Ricardo Amadasi é um artista para quem a criação artística é um permanente
compromisso ético. Sua recusa a avalizar a vida como ela é (ainda que se mantenha sempre atento a ela) proporciona coesão à sua obra e coerência à sua atuação social como criador e curador do Museu de Arte Popular de Diadema.

A figura humana sempre esteve no centro das preocupações de sua obra. Em sua escultura, encontramos com freqüência figuras humanas isoladas, lutando em vão contra forças que as oprimem em escala desproporcional.
Na série de gravuras iniciada em 2011, o ser humano continua a ser o tema central, mas agora ele assume nova forma e nova condição. Essas novas forma e condição projetam o desejo utópico de Ricardo – a felicidade equitativa e compartilhada – para outro tempo e outro lugar.

Essas gravuras exploram um mundo que, diferente deste em que vivemos agora, foi feito para a escala humana. Não nos deparamos com as estruturas opressoras, a tragédia banalizada no cotidiano ou a aspiração metafísica, tão presentes nas esculturas de Ricardo nos últimos 20 anos. O mundo dessas gravuras é um espaço e um tempo quase indeterminados em que cada pequeno gesto tensiona a vida coletiva para, logo em seguida, retomar o repouso e a consonância estampada nos semblantes serenos de suas figuras humanas.

Esses seres humanos são figuras emblemáticas, não seres reais. Estão sempre em grupos numerosos e parecem amalgamados como um único ser de várias faces. Ao contrário das figuras de suas esculturas – sempre em gestos angulosos e crispados –, os seres dessas gravuras arranjam-se e rearranjam-se em linhas de (baixa) tensão, sinuosas e ondulantes. Esses seres compõem conjuntos de uma beleza serena quase inverossímeis para nossos olhos cínicos (pós)modernos.

Algumas das gravuras se organizam em torno de figuras circulares (“Cabelos e cavalos desenhando um círculo”, por exemplo) ou têm círculos como formas determinantes em sua composição. Na tradição simbólica de diversos povos, o círculo está associado às idéias de perfeição, ausência de limites, eternidade e valores imateriais. Tendo isto em mente, podemos entender como essa série de gravuras fazem um contraponto coerente com a obra escultórica anterior de Amadasi, a qual associa o enquadramento do indivíduo nas conformações ortogonais do sistema, com seus ângulos obtusos.

Situações coletivas populares revelam uma redescoberta da felicidade não-egoísta (nas gravuras “Um dia de farofa na praia” e “Somos o que somos juntos”, por exemplo).

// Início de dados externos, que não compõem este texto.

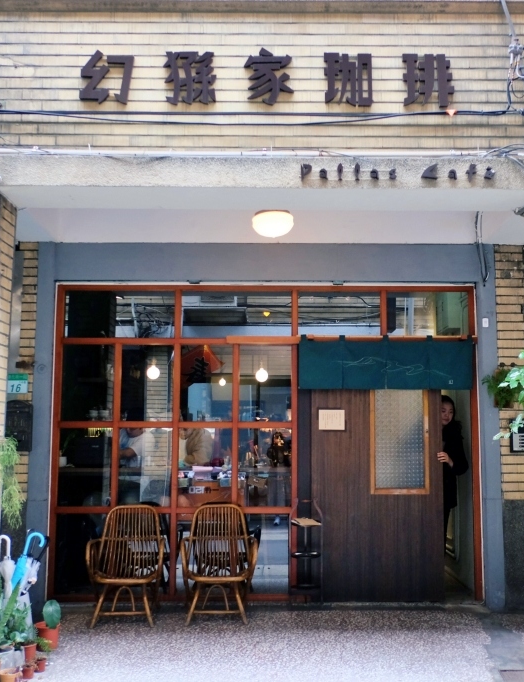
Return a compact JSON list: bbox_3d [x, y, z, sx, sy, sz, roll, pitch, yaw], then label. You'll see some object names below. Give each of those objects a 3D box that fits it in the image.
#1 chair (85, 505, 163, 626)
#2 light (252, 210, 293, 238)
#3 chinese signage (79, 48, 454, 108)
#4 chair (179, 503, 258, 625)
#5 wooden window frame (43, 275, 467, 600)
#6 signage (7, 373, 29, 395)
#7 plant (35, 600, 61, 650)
[{"bbox_3d":[-1.005,1.689,5.838,0.580,0.810,0.560,0,-7,0],"label":"chair"},{"bbox_3d":[0.079,-0.883,5.794,0.300,0.190,0.300,0,-7,0],"label":"light"},{"bbox_3d":[0.030,-1.665,4.880,2.373,0.381,0.060,0,-7,0],"label":"chinese signage"},{"bbox_3d":[-0.321,1.701,5.920,0.580,0.810,0.560,0,-7,0],"label":"chair"},{"bbox_3d":[0.035,0.787,6.281,3.501,2.560,0.100,0,-7,0],"label":"wooden window frame"},{"bbox_3d":[-1.970,0.345,6.194,0.175,0.160,0.020,0,-7,0],"label":"signage"},{"bbox_3d":[-1.397,1.860,5.078,0.170,0.290,0.170,0,-7,0],"label":"plant"}]

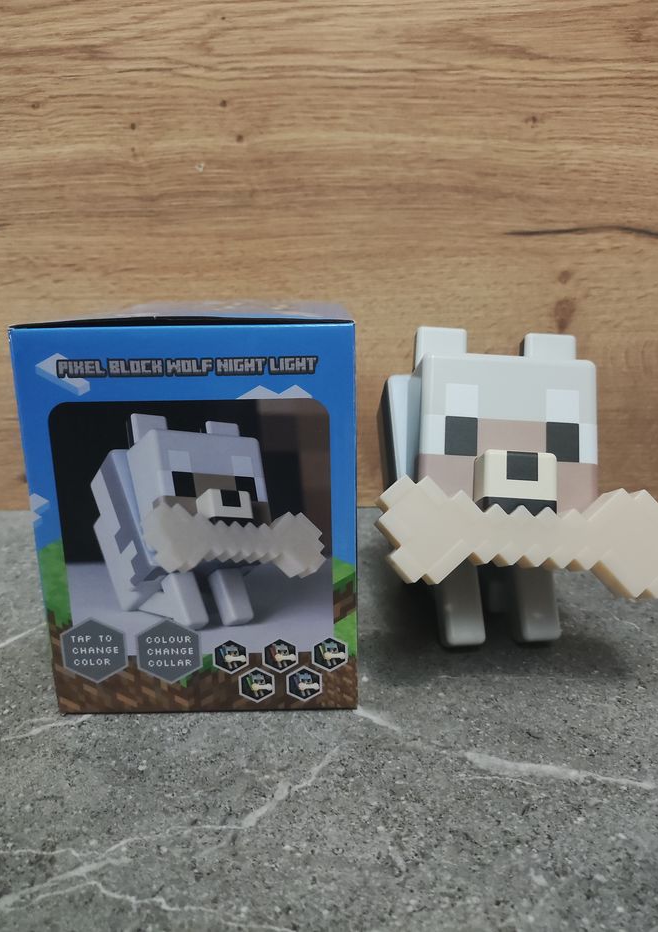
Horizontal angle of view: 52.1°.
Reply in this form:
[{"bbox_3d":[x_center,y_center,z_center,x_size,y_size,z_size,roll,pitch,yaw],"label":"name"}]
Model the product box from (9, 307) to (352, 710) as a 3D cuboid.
[{"bbox_3d":[-0.051,0.008,0.319,0.121,0.157,0.133,-1,15,0],"label":"product box"}]

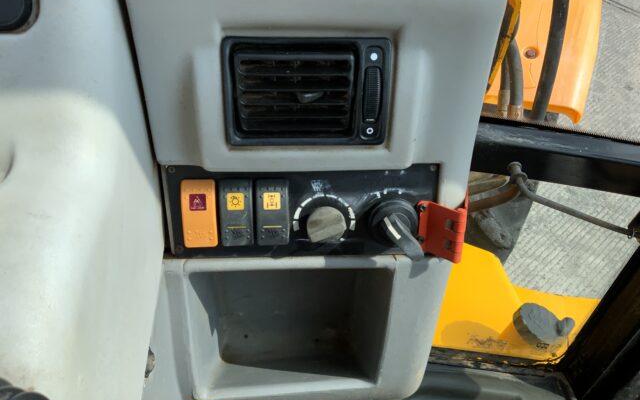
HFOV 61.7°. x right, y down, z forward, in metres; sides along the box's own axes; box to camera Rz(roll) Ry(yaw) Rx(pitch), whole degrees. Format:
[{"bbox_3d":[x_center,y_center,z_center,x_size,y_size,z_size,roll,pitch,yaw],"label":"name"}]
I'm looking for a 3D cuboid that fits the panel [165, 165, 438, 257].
[{"bbox_3d":[-0.011,0.013,0.368,0.190,0.068,0.036,0,18,0],"label":"panel"}]

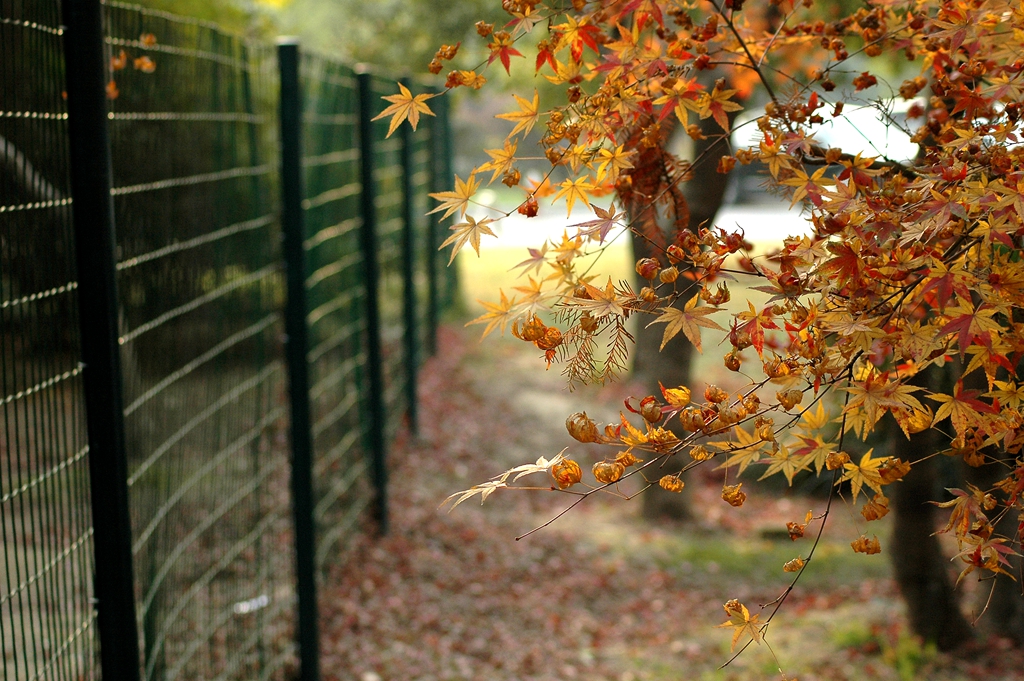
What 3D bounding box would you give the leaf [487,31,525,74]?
[{"bbox_3d":[-0.005,-0.224,2.320,0.030,0.034,0.018,-2,4,0],"label":"leaf"}]

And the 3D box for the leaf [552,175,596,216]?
[{"bbox_3d":[0.049,-0.112,2.320,0.034,0.033,0.017,-2,4,0],"label":"leaf"}]

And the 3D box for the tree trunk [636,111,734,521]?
[{"bbox_3d":[0.520,-0.127,9.000,0.296,1.342,0.250,-1,4,0],"label":"tree trunk"}]

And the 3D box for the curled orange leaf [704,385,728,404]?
[{"bbox_3d":[0.194,0.051,2.830,0.023,0.019,0.020,-1,4,0],"label":"curled orange leaf"}]

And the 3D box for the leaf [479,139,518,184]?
[{"bbox_3d":[-0.011,-0.139,2.320,0.030,0.035,0.020,-2,4,0],"label":"leaf"}]

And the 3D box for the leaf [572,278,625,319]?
[{"bbox_3d":[0.081,-0.040,2.830,0.053,0.038,0.028,-1,4,0],"label":"leaf"}]

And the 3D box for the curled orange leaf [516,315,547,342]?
[{"bbox_3d":[0.014,-0.010,2.320,0.025,0.023,0.022,-2,4,0],"label":"curled orange leaf"}]

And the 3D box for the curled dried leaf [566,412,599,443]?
[{"bbox_3d":[0.055,0.067,2.300,0.025,0.023,0.023,-2,4,0],"label":"curled dried leaf"}]

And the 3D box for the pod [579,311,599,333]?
[{"bbox_3d":[0.073,-0.018,2.860,0.019,0.021,0.019,-1,4,0],"label":"pod"}]

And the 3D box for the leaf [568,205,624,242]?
[{"bbox_3d":[0.067,-0.091,2.320,0.043,0.030,0.022,-2,4,0],"label":"leaf"}]

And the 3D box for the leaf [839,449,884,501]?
[{"bbox_3d":[0.333,0.127,2.830,0.047,0.049,0.020,-1,4,0],"label":"leaf"}]

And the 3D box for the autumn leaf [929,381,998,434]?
[{"bbox_3d":[0.345,0.053,2.280,0.055,0.043,0.022,-2,4,0],"label":"autumn leaf"}]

O sol é um fenômeno moral, humanizado (em “Foi num dia de sol e muitos pássaros”). Os pássaros, os balões e as pipas, emblemas da liberdade. Em “Aula de matemática na vila”, as formas ortogonais e angulosas
retornam, re-significadas: não representam mais os enquadramentos do sistema – “cúbica existência/ aspirando ao círculo” (nos versos de Dalila Teles Veras) –, mas os condicionamentos dos conjuntos e sub-conjuntos sociais numa racionalidade sensível que permeia a projetada vida coletiva plena. A vontade de liberdade teria, então, sobrepujado a luta pela satisfação das
necessidades naturais. A matemática sensível estaria, já, a serviço da superação generosa da racionalidade administrativa capitalista.

A transição para esse novo mundo – um país de são saruê: “O lugar melhor que neste mundo se vê”, nos versos de Manoel Camilo dos Santos – é representada nas imagens de passagem de gravuras como “Nós queremos mais”, “Travessia – a viagem” e “O portal dos sonhos”. Nesse novo mundo, tudo é transitável; não há espaços interiores, fechados. Mesmo onde há paredes e janelas, os diferentes planos transpassam-se e fundem-se.

Haverá lugar para a arte num mundo assim? Teremos fome de quê? Que realidade ainda haverá para transfigurar? Num mundo disciplinado pelo livre compromisso mútuo, terá alguma função a indisciplina da arte? Essas gravuras de Ricardo Amadasi parecem sugerir que, mesmo num mundo não avaro, generoso e solidário, os seres humanos quererão mais, terão fome e sede
espiritual, desejarão o inútil e caberá aos artistas manterem vivo o apreço pela luz e pelas pipas.